If we are to become the people that God wants us to be, we must also be ready to grow and change, and, sometimes, to let go of things. And as we grow we will surely find that God does indeed get bigger, more mysterious, more awesome reducing us to silence until, at the end we are content just to rest in God lost in wonder, love, and praise. Amen.
Rev’d John Mackerness
Our readings for this week
Mark 3:20-35 (NIV)
Jesus accused by his family and by teachers of the law
20 Then Jesus entered a house, and again a crowd gathered, so that he and his disciples were not even able to eat. 21 When his family heard about this, they went to take charge of him, for they said, ‘He is out of his mind.’
22 And the teachers of the law who came down from Jerusalem said, ‘He is possessed by Beelzebul! By the prince of demons he is driving out demons.’
23 So Jesus called them over to him and began to speak to them in parables: ‘How can Satan drive out Satan? 24 If a kingdom is divided against itself, that kingdom cannot stand. 25 If a house is divided against itself, that house cannot stand. 26 And if Satan opposes himself and is divided, he cannot stand; his end has come. 27 In fact, no one can enter a strong man’s house without first tying him up. Then he can plunder the strong man’s house. 28 Truly I tell you, people can be forgiven all their sins and every slander they utter, 29 but whoever blasphemes against the Holy Spirit will never be forgiven; they are guilty of an eternal sin.’
30 He said this because they were saying, ‘He has an impure spirit.’
31 Then Jesus’ mother and brothers arrived. Standing outside, they sent someone in to call him. 32 A crowd was sitting round him, and they told him, ‘Your mother and brothers are outside looking for you.’
33 ‘Who are my mother and my brothers?’ he asked.
34 Then he looked at those seated in a circle round him and said, ‘Here are my mother and my brothers! 35 Whoever does God’s will is my brother and sister and mother.’
Further readings from the lectionary this week are as follows:
- Genesis 3:8-15
- Psalm 130
- 2 Corinthians 4:13 – 5:1
We meet at 11am for our Sunday services, which are also live-streamed on our Facebook page. If you wish to view our services online, you can find them at www.facebook.com/christchurchuxbridge. You do not have to be a Facebook user to watch them – our services are publicly viewable. You can also view a recent service on our church website. Our service this week will be led by URC lay preacher Marion McNeill and you can find the order of service here.

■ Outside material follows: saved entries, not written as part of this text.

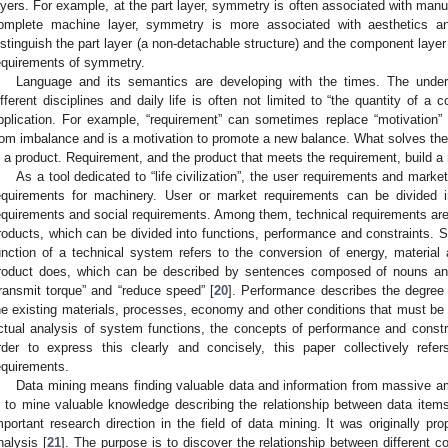
ayers. For example, at the part layer, symmetry is often associated with manuf
omplete machine layer, symmetry is more associated with aesthetics and 
istinguish the part layer (a non-detachable structure) and the component layer
equirements of symmetry.
Language and its semantics are developing with the times. The unders
ifferent disciplines and daily life is often not limited to “the quantity of 
pplication. For example, “requirement” can sometimes replace “motivation” 
rom imbalance and is a motivation to promote a new balance. What solves th
s a product. Requirement, and the product that meets the requirement, build a
As a tool dedicated to “life civilization”, the user requirements and marke
equirements for machinery. User or market requirements can be divided i
equirements and social requirements. Among them, technical requirements are
roducts, which can be divided into functions, performance and constraints. Str
unction of a technical system refers to the conversion of energy, material 
roduct does, which can be described by sentences composed of nouns and
transmit torque” and “reduce speed” [
20
]. Performance describes the degree o
he existing materials, processes, economy and other conditions that must be 
ctual analysis of system functions, the concepts of performance and constr
rder to express this clearly and concisely, this paper collectively ref
equirements.
Data mining means finding valuable data and information from massive am
s to mine valuable knowledge describing the relationship between data items
mportant research direction in the field of data mining. It was originally p
nalysis [
21
]. The purpose is to discover the relationship between different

We meet via Zoom immediately after the service for a virtual ‘coffee and chat’. The link for this will be shared in the comments on Facebook during the service.
If you are unable to join us in person or online for our Sunday services, but would like to receive a recording of them on a memory stick to watch at home, please let us know.
From the Methodist Church
The latest issue of ‘Circuit Life’ is now available and you can read it here.
The London District of the Methodist Church is hosting ‘Woven Weekend’ on 24th and 25th July – a series of online sessions drawing on what it means to be ‘woven’ into each other and into God. Registration is free. Find out more at https://www.methodistlondon.org.uk/wovenweekend
Memories of Uxbridge
Up until the 1950s, Uxbridge had a voluntary Fire Brigade. Several of the firemen were shop holders. In the 1870s/80s the pump was hand pulled and operated.
At the beginning the fire station was housed in Windsor Street. At the beginning of the 1920s it moved to Cricket Field Road and remained there until the rebuild of the centre of the town in the 1970s when it moved up to Hillingdon in a newly built fire station.
Praying for other churches
This week we pray for our own church, praying for those leading and encouraging our church as we continue to move through this interim period without a minister.
you sent your Son into your world
to gather us all up into your kingdom.
Be with us, as we hear and respond to your call to do the same. Amen.